(What you will do): An exact repetition of the data is required; no picture should appear in it.

*-*-*

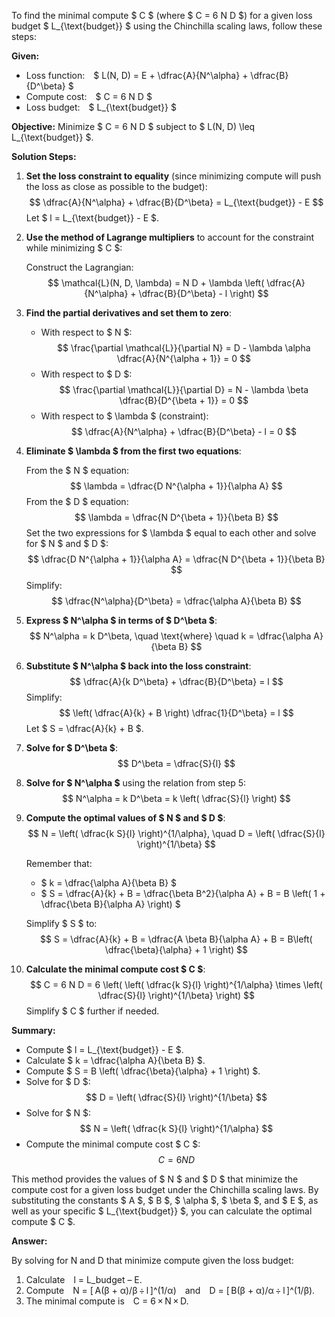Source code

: To find the minimal compute $ C $ (where $ C = 6 N D $) for a given loss budget $ L_{\text{budget}} $ using the Chinchilla scaling laws, follow these steps:

**Given:**
- Loss function: $ L(N, D) = E + \dfrac{A}{N^\alpha} + \dfrac{B}{D^\beta} $
- Compute cost: $ C = 6 N D $
- Loss budget: $ L_{\text{budget}} $

**Objective:**
Minimize $ C = 6 N D $ subject to $ L(N, D) \leq L_{\text{budget}} $.

**Solution Steps:**

1. **Set the loss constraint to equality** (since minimizing compute will push the loss as close as possible to the budget):
   $$
   \dfrac{A}{N^\alpha} + \dfrac{B}{D^\beta} = L_{\text{budget}} - E
   $$
   Let $ l = L_{\text{budget}} - E $.

2. **Use the method of Lagrange multipliers** to account for the constraint while minimizing $ C $:
   
   Construct the Lagrangian:
   $$
   \mathcal{L}(N, D, \lambda) = N D + \lambda \left( \dfrac{A}{N^\alpha} + \dfrac{B}{D^\beta} - l \right)
   $$

3. **Find the partial derivatives and set them to zero**:
   
   - With respect to $ N $:
     $$
     \frac{\partial \mathcal{L}}{\partial N} = D - \lambda \alpha \dfrac{A}{N^{\alpha + 1}} = 0
     $$
   - With respect to $ D $:
     $$
     \frac{\partial \mathcal{L}}{\partial D} = N - \lambda \beta \dfrac{B}{D^{\beta + 1}} = 0
     $$
   - With respect to $ \lambda $ (constraint):
     $$
     \dfrac{A}{N^\alpha} + \dfrac{B}{D^\beta} - l = 0
     $$

4. **Eliminate $ \lambda $ from the first two equations**:

   From the $ N $ equation:
   $$
   \lambda = \dfrac{D N^{\alpha + 1}}{\alpha A}
   $$
   From the $ D $ equation:
   $$
   \lambda = \dfrac{N D^{\beta + 1}}{\beta B}
   $$
   Set the two expressions for $ \lambda $ equal to each other and solve for $ N $ and $ D $:
   $$
   \dfrac{D N^{\alpha + 1}}{\alpha A} = \dfrac{N D^{\beta + 1}}{\beta B}
   $$
   Simplify:
   $$
   \dfrac{N^\alpha}{D^\beta} = \dfrac{\alpha A}{\beta B}
   $$

5. **Express $ N^\alpha $ in terms of $ D^\beta $**:
   $$
   N^\alpha = k D^\beta, \quad \text{where} \quad k = \dfrac{\alpha A}{\beta B}
   $$

6. **Substitute $ N^\alpha $ back into the loss constraint**:
   $$
   \dfrac{A}{k D^\beta} + \dfrac{B}{D^\beta} = l
   $$
   Simplify:
   $$
   \left( \dfrac{A}{k} + B \right) \dfrac{1}{D^\beta} = l
   $$
   Let $ S = \dfrac{A}{k} + B $.

7. **Solve for $ D^\beta $**:
   $$
   D^\beta = \dfrac{S}{l}
   $$

8. **Solve for $ N^\alpha $** using the relation from step 5:
   $$
   N^\alpha = k D^\beta = k \left( \dfrac{S}{l} \right)
   $$

9. **Compute the optimal values of $ N $ and $ D $**:
   $$
   N = \left( \dfrac{k S}{l} \right)^{1/\alpha}, \quad D = \left( \dfrac{S}{l} \right)^{1/\beta}
   $$

   Remember that:
   - $ k = \dfrac{\alpha A}{\beta B} $
   - $ S = \dfrac{A}{k} + B = \dfrac{\beta B^2}{\alpha A} + B = B \left( 1 + \dfrac{\beta B}{\alpha A} \right) $

   Simplify $ S $ to:
   $$
   S = \dfrac{A}{k} + B = \dfrac{A \beta B}{\alpha A} + B = B\left( \dfrac{\beta}{\alpha} + 1 \right)
   $$

10. **Calculate the minimal compute cost $ C $**:
    $$
    C = 6 N D = 6 \left( \left( \dfrac{k S}{l} \right)^{1/\alpha} \times \left( \dfrac{S}{l} \right)^{1/\beta} \right)
    $$
    Simplify $ C $ further if needed.

**Summary:**
- Compute $ l = L_{\text{budget}} - E $.
- Calculate $ k = \dfrac{\alpha A}{\beta B} $.
- Compute $ S = B \left( \dfrac{\beta}{\alpha} + 1 \right) $.
- Solve for $ D $:
  $$
  D = \left( \dfrac{S}{l} \right)^{1/\beta}
  $$
- Solve for $ N $:
  $$
  N = \left( \dfrac{k S}{l} \right)^{1/\alpha}
  $$
- Compute the minimal compute cost $ C $:
  $$
  C = 6 N D
  $$

This method provides the values of $ N $ and $ D $ that minimize the compute cost for a given loss budget under the Chinchilla scaling laws. By substituting the constants $ A $, $ B $, $ \alpha $, $ \beta $, and $ E $, as well as your specific $ L_{\text{budget}} $, you can calculate the optimal compute $ C $.

**Answer:**

By solving for N and D that minimize compute given the loss budget:
1. Calculate l = L_budget – E.
2. Compute N = [ A(β + α)/β ÷ l ]^(1/α) and D = [ B(β + α)/α ÷ l ]^(1/β).
3. The minimal compute is C = 6 × N × D.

*-*-*

(Exercise response):
Source code

: To find the minimal compute $ C $ (where $ C = 6 N D $) for a given loss budget $ L_{\text{budget}} $ using the Chinchilla scaling laws, follow these steps:

**Given:**
- Loss function: $ L(N, D) = E + \dfrac{A}{N^\alpha} + \dfrac{B}{D^\beta} $
- Compute cost: $ C = 6 N D $
- Loss budget: $ L_{\text{budget}} $

**Objective:**
Minimize $ C = 6 N D $ subject to $ L(N, D) \leq L_{\text{budget}} $.

**Solution Steps:**

1. **Set the loss constraint to equality** (since minimizing compute will push the loss as close as possible to the budget):
   $$
   \dfrac{A}{N^\alpha} + \dfrac{B}{D^\beta} = L_{\text{budget}} - E
   $$
   Let $ l = L_{\text{budget}} - E $.

2. **Use the method of Lagrange multipliers** to account for the constraint while minimizing $ C $:
   
   Construct the Lagrangian:
   $$
   \mathcal{L}(N, D, \lambda) = N D + \lambda \left( \dfrac{A}{N^\alpha} + \dfrac{B}{D^\beta} - l \right)
   $$

3. **Find the partial derivatives and set them to zero**:
   
   - With respect to $ N $:
     $$
     \frac{\partial \mathcal{L}}{\partial N} = D - \lambda \alpha \dfrac{A}{N^{\alpha + 1}} = 0
     $$
   - With respect to $ D $:
     $$
     \frac{\partial \mathcal{L}}{\partial D} = N - \lambda \beta \dfrac{B}{D^{\beta + 1}} = 0
     $$
   - With respect to $ \lambda $ (constraint):
     $$
     \dfrac{A}{N^\alpha} + \dfrac{B}{D^\beta} - l = 0
     $$

4. **Eliminate $ \lambda $ from the first two equations**:

   From the $ N $ equation:
   $$
   \lambda = \dfrac{D N^{\alpha + 1}}{\alpha A}
   $$
   From the $ D $ equation:
   $$
   \lambda = \dfrac{N D^{\beta + 1}}{\beta B}
   $$
   Set the two expressions for $ \lambda $ equal to each other and solve for $ N $ and $ D $:
   $$
   \dfrac{D N^{\alpha + 1}}{\alpha A} = \dfrac{N D^{\beta + 1}}{\beta B}
   $$
   Simplify:
   $$
   \dfrac{N^\alpha}{D^\beta} = \dfrac{\alpha A}{\beta B}
   $$

5. **Express $ N^\alpha $ in terms of $ D^\beta $**:
   $$
   N^\alpha = k D^\beta, \quad \text{where} \quad k = \dfrac{\alpha A}{\beta B}
   $$

6. **Substitute $ N^\alpha $ back into the loss constraint**:
   $$
   \dfrac{A}{k D^\beta} + \dfrac{B}{D^\beta} = l
   $$
   Simplify:
   $$
   \left( \dfrac{A}{k} + B \right) \dfrac{1}{D^\beta} = l
   $$
   Let $ S = \dfrac{A}{k} + B $.

7. **Solve for $ D^\beta $**:
   $$
   D^\beta = \dfrac{S}{l}
   $$

8. **Solve for $ N^\alpha $** using the relation from step 5:
   $$
   N^\alpha = k D^\beta = k \left( \dfrac{S}{l} \right)
   $$

9. **Compute the optimal values of $ N $ and $ D $**:
   $$
   N = \left( \dfrac{k S}{l} \right)^{1/\alpha}, \quad D = \left( \dfrac{S}{l} \right)^{1/\beta}
   $$

   Remember that:
   - $ k = \dfrac{\alpha A}{\beta B} $
   - $ S = \dfrac{A}{k} + B = \dfrac{\beta B^2}{\alpha A} + B = B \left( 1 + \dfrac{\beta B}{\alpha A} \right) $

   Simplify $ S $ to:
   $$
   S = \dfrac{A}{k} + B = \dfrac{A \beta B}{\alpha A} + B = B\left( \dfrac{\beta}{\alpha} + 1 \right)
   $$

10. **Calculate the minimal compute cost $ C $**:
    $$
    C = 6 N D = 6 \left( \left( \dfrac{k S}{l} \right)^{1/\alpha} \times \left( \dfrac{S}{l} \right)^{1/\beta} \right)
    $$
    Simplify $ C $ further if needed.

**Summary:**
- Compute $ l = L_{\text{budget}} - E $.
- Calculate $ k = \dfrac{\alpha A}{\beta B} $.
- Compute $ S = B \left( \dfrac{\beta}{\alpha} + 1 \right) $.
- Solve for $ D $:
  $$
  D = \left( \dfrac{S}{l} \right)^{1/\beta}
  $$
- Solve for $ N $:
  $$
  N = \left( \dfrac{k S}{l} \right)^{1/\alpha}
  $$
- Compute the minimal compute cost $ C $:
  $$
  C = 6 N D
  $$

This method provides the values of $ N $ and $ D $ that minimize the compute cost for a given loss budget under the Chinchilla scaling laws. By substituting the constants $ A $, $ B $, $ \alpha $, $ \beta $, and $ E $, as well as your specific $ L_{\text{budget}} $, you can calculate the optimal compute $ C $.

**Answer:**

By solving for N and D that minimize compute given the loss budget:
1. Calculate l = L_budget – E.
2. Compute N = [ A(β + α)/β ÷ l ]^(1/α) and D = [ B(β + α)/α ÷ l ]^(1/β).
3. The minimal compute is C = 6 × N × D.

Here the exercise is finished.